From the data below, return the exact lines starting at the line containing "ANA MARIA |" and ending at the line containing "GOMEZ ROCIO |", both included, and nothing else.

◆ ◆ ◆ ◆

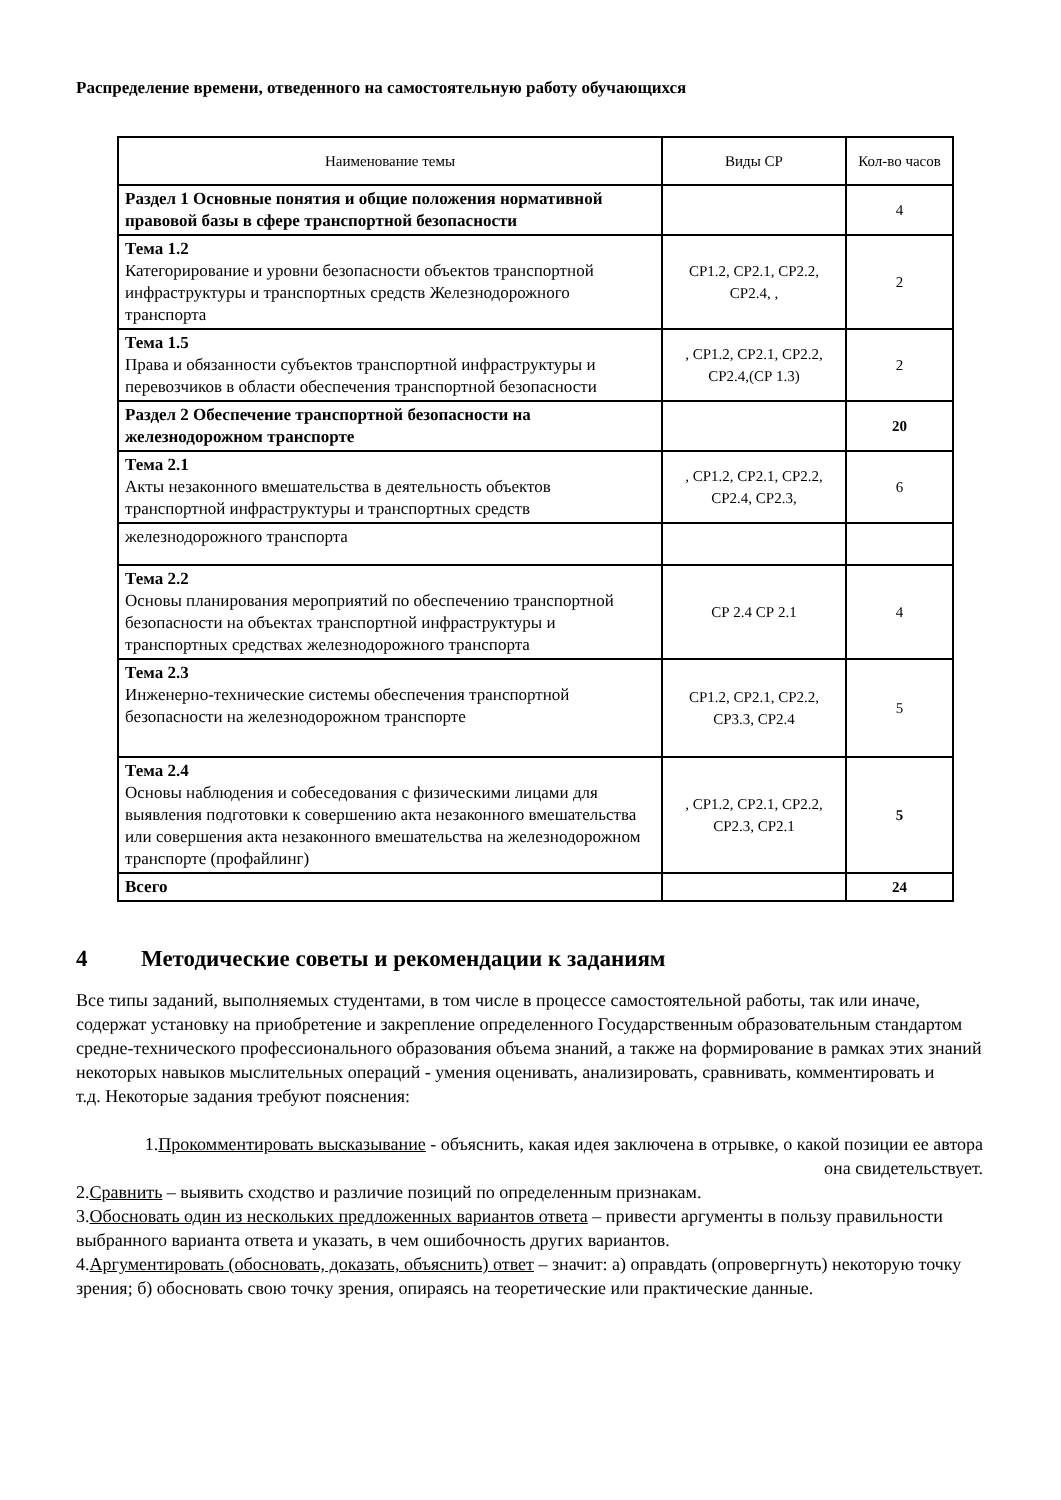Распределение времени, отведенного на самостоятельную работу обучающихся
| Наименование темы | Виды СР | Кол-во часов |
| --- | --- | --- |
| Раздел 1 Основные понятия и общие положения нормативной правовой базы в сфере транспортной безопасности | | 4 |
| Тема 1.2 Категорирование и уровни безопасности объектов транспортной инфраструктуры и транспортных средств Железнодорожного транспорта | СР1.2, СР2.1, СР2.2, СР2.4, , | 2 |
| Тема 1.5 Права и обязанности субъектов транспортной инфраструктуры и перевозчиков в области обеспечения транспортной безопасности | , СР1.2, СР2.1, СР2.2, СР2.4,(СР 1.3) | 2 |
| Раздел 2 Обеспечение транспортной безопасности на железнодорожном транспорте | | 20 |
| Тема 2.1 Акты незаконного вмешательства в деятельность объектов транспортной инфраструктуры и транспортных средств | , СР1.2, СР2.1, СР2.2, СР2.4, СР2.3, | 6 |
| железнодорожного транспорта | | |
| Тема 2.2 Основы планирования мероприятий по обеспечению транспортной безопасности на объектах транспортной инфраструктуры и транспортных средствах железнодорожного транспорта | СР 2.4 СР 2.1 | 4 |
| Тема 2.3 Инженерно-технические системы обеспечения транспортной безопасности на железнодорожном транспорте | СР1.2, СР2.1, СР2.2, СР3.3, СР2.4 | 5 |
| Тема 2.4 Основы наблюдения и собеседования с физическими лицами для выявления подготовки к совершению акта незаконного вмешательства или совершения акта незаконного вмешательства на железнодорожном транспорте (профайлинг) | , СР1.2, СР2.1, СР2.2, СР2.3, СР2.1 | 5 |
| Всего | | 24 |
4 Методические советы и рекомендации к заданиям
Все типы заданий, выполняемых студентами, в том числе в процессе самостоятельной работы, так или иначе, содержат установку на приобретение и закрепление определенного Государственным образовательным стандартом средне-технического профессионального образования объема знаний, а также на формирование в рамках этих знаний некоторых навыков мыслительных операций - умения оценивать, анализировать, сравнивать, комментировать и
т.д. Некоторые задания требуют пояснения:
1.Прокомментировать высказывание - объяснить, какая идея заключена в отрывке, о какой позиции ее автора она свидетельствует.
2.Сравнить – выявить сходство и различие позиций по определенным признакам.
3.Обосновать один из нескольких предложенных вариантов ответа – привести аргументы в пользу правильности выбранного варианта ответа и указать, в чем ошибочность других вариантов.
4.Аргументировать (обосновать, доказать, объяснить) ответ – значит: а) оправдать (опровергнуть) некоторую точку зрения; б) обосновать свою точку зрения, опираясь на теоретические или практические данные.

◆ ◆ ◆ ◆

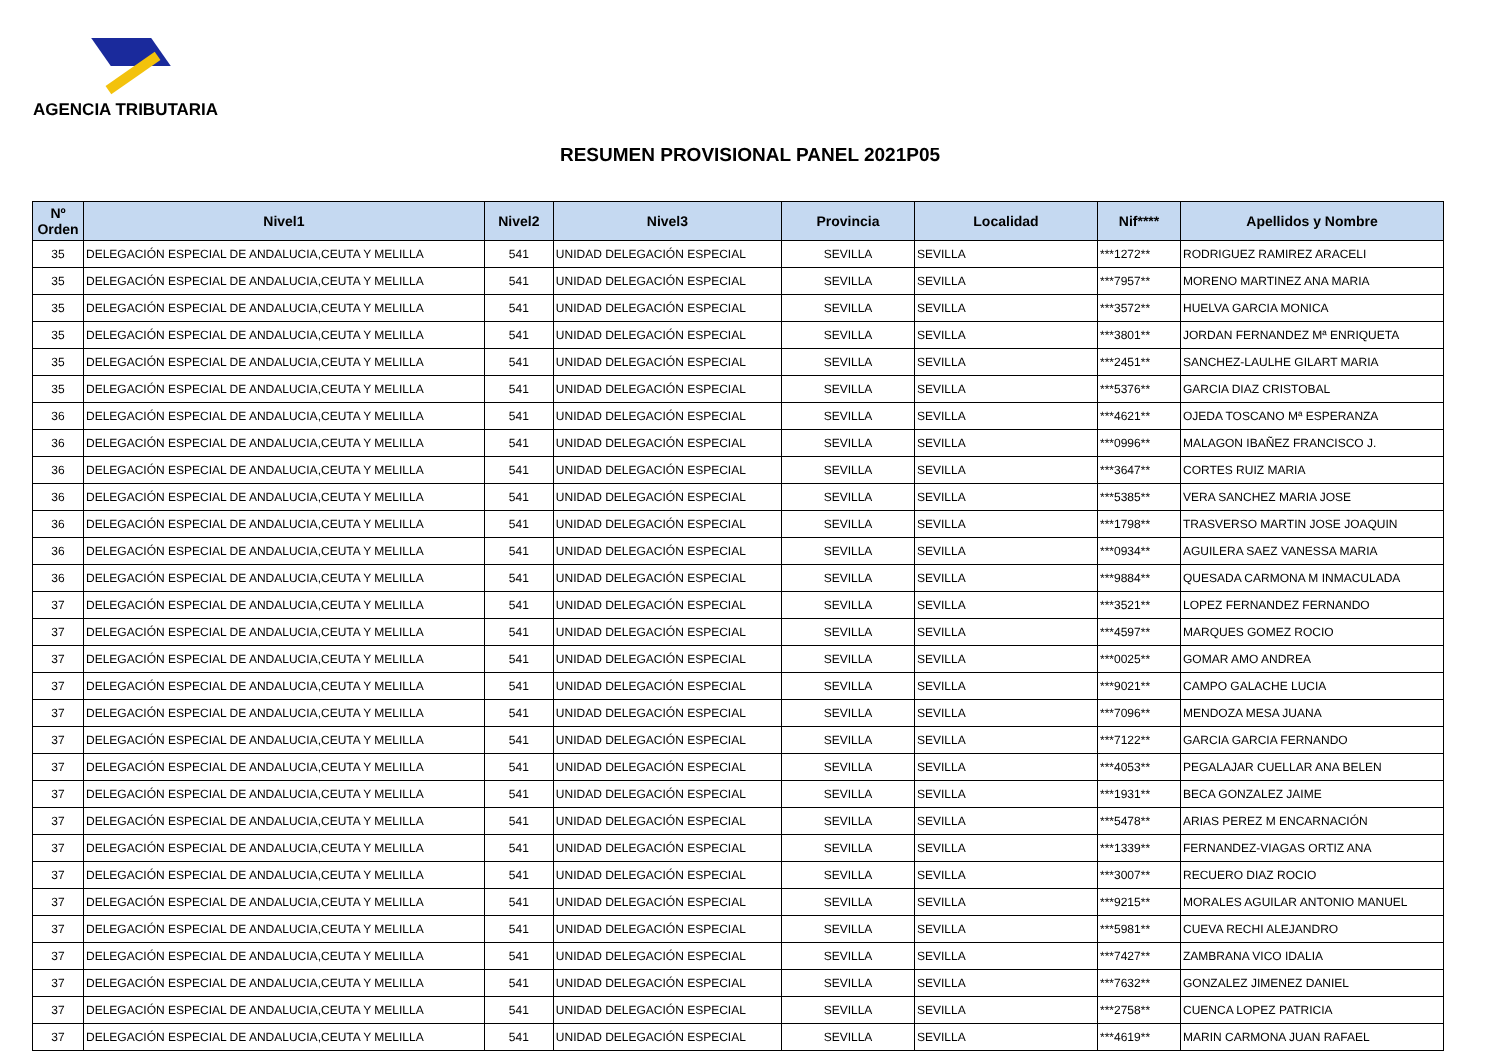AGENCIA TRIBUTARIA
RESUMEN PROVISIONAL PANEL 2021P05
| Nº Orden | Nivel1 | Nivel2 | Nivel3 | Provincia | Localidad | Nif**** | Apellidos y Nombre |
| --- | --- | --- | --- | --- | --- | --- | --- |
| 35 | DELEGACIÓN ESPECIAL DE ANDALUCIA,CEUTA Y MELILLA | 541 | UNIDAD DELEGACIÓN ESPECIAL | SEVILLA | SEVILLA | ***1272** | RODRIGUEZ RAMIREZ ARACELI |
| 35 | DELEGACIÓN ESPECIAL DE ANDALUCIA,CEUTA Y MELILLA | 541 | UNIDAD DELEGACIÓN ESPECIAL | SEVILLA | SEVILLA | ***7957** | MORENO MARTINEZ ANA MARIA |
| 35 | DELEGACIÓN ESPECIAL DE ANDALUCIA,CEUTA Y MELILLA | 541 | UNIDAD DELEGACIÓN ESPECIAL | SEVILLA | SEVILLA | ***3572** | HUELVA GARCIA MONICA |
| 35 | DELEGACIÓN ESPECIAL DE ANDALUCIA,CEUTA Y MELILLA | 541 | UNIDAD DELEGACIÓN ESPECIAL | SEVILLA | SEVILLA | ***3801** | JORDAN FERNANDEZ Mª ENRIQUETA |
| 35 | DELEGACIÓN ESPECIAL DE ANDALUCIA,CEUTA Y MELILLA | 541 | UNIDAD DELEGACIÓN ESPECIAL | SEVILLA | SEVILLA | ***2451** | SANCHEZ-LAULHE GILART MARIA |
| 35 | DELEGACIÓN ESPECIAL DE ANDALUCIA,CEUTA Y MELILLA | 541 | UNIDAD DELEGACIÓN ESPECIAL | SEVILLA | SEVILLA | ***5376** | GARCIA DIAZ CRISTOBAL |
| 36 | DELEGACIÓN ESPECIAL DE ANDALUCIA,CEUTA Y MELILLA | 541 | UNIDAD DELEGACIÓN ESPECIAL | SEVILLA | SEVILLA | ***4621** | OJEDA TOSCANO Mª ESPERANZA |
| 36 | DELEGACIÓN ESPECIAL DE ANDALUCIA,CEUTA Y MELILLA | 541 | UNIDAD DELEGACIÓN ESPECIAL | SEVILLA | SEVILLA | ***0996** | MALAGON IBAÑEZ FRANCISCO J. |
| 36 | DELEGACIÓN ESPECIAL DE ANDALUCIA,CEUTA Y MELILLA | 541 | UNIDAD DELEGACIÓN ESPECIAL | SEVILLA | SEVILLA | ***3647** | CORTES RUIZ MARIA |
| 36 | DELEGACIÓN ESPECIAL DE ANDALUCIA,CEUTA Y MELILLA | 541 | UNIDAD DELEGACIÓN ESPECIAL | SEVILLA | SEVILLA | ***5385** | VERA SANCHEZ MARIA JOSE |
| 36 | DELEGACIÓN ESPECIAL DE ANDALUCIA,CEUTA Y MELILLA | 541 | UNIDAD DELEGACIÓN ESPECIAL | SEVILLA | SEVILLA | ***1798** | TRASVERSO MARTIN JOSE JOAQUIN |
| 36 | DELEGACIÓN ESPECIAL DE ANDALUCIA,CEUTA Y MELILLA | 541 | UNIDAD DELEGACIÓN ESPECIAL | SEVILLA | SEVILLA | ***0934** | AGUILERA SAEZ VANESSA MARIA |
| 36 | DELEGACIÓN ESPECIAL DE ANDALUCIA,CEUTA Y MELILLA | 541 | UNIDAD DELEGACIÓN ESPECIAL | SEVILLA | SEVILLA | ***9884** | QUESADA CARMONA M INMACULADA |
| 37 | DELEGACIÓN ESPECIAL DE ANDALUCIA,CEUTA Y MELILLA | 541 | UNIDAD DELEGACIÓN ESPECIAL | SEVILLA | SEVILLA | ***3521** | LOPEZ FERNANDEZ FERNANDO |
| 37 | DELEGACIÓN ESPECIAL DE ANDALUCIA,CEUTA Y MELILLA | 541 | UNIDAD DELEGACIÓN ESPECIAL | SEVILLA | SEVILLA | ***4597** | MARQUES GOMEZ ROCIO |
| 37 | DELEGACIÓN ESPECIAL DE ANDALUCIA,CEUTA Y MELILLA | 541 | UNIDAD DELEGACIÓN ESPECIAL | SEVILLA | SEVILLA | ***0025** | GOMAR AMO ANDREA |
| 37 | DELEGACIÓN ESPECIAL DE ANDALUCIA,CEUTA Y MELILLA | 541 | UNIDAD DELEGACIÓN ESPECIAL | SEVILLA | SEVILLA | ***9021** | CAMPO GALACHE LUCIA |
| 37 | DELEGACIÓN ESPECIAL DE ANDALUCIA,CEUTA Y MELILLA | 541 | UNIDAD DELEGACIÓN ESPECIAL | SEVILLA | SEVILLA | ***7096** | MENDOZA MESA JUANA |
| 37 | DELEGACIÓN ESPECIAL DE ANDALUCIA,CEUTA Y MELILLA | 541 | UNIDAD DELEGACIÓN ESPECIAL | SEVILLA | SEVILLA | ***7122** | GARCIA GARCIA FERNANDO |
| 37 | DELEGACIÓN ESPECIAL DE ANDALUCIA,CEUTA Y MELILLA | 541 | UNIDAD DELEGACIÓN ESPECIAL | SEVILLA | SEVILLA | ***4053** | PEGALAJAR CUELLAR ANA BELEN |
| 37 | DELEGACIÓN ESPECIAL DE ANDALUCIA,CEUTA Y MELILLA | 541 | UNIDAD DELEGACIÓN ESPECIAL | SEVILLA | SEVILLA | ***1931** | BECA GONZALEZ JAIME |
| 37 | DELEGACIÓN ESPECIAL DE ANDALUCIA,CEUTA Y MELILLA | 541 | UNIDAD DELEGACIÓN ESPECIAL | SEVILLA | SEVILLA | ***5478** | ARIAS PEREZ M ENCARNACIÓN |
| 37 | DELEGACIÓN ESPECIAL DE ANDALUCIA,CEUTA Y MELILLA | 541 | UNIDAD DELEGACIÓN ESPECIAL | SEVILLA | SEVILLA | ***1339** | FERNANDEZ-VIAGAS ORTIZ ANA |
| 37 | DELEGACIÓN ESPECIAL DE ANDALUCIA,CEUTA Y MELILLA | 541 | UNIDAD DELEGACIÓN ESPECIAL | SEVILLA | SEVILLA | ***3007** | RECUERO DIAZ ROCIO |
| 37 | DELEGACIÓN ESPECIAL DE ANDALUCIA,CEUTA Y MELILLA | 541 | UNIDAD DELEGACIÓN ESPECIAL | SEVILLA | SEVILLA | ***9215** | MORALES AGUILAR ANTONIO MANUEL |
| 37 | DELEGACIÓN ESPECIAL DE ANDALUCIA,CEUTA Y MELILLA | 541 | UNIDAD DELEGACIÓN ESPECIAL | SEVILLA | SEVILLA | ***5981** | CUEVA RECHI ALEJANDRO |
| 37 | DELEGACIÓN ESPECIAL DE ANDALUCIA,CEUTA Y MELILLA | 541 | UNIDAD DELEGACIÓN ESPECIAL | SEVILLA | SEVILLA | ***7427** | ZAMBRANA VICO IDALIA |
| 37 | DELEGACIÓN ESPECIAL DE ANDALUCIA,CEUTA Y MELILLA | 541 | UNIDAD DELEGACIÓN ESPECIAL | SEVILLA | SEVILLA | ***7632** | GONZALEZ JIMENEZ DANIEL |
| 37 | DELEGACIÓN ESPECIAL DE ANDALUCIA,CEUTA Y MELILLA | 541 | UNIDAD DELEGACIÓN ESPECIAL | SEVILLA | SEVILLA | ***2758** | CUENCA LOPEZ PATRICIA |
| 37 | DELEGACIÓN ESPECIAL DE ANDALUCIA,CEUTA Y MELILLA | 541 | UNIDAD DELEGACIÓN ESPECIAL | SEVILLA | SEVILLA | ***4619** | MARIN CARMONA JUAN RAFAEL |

◆ ◆ ◆ ◆

__THE ANSWER__.
| 35 | DELEGACIÓN ESPECIAL DE ANDALUCIA,CEUTA Y MELILLA | 541 | UNIDAD DELEGACIÓN ESPECIAL | SEVILLA | SEVILLA | ***7957** | MORENO MARTINEZ ANA MARIA |
| 35 | DELEGACIÓN ESPECIAL DE ANDALUCIA,CEUTA Y MELILLA | 541 | UNIDAD DELEGACIÓN ESPECIAL | SEVILLA | SEVILLA | ***3572** | HUELVA GARCIA MONICA |
| 35 | DELEGACIÓN ESPECIAL DE ANDALUCIA,CEUTA Y MELILLA | 541 | UNIDAD DELEGACIÓN ESPECIAL | SEVILLA | SEVILLA | ***3801** | JORDAN FERNANDEZ Mª ENRIQUETA |
| 35 | DELEGACIÓN ESPECIAL DE ANDALUCIA,CEUTA Y MELILLA | 541 | UNIDAD DELEGACIÓN ESPECIAL | SEVILLA | SEVILLA | ***2451** | SANCHEZ-LAULHE GILART MARIA |
| 35 | DELEGACIÓN ESPECIAL DE ANDALUCIA,CEUTA Y MELILLA | 541 | UNIDAD DELEGACIÓN ESPECIAL | SEVILLA | SEVILLA | ***5376** | GARCIA DIAZ CRISTOBAL |
| 36 | DELEGACIÓN ESPECIAL DE ANDALUCIA,CEUTA Y MELILLA | 541 | UNIDAD DELEGACIÓN ESPECIAL | SEVILLA | SEVILLA | ***4621** | OJEDA TOSCANO Mª ESPERANZA |
| 36 | DELEGACIÓN ESPECIAL DE ANDALUCIA,CEUTA Y MELILLA | 541 | UNIDAD DELEGACIÓN ESPECIAL | SEVILLA | SEVILLA | ***0996** | MALAGON IBAÑEZ FRANCISCO J. |
| 36 | DELEGACIÓN ESPECIAL DE ANDALUCIA,CEUTA Y MELILLA | 541 | UNIDAD DELEGACIÓN ESPECIAL | SEVILLA | SEVILLA | ***3647** | CORTES RUIZ MARIA |
| 36 | DELEGACIÓN ESPECIAL DE ANDALUCIA,CEUTA Y MELILLA | 541 | UNIDAD DELEGACIÓN ESPECIAL | SEVILLA | SEVILLA | ***5385** | VERA SANCHEZ MARIA JOSE |
| 36 | DELEGACIÓN ESPECIAL DE ANDALUCIA,CEUTA Y MELILLA | 541 | UNIDAD DELEGACIÓN ESPECIAL | SEVILLA | SEVILLA | ***1798** | TRASVERSO MARTIN JOSE JOAQUIN |
| 36 | DELEGACIÓN ESPECIAL DE ANDALUCIA,CEUTA Y MELILLA | 541 | UNIDAD DELEGACIÓN ESPECIAL | SEVILLA | SEVILLA | ***0934** | AGUILERA SAEZ VANESSA MARIA |
| 36 | DELEGACIÓN ESPECIAL DE ANDALUCIA,CEUTA Y MELILLA | 541 | UNIDAD DELEGACIÓN ESPECIAL | SEVILLA | SEVILLA | ***9884** | QUESADA CARMONA M INMACULADA |
| 37 | DELEGACIÓN ESPECIAL DE ANDALUCIA,CEUTA Y MELILLA | 541 | UNIDAD DELEGACIÓN ESPECIAL | SEVILLA | SEVILLA | ***3521** | LOPEZ FERNANDEZ FERNANDO |
| 37 | DELEGACIÓN ESPECIAL DE ANDALUCIA,CEUTA Y MELILLA | 541 | UNIDAD DELEGACIÓN ESPECIAL | SEVILLA | SEVILLA | ***4597** | MARQUES GOMEZ ROCIO |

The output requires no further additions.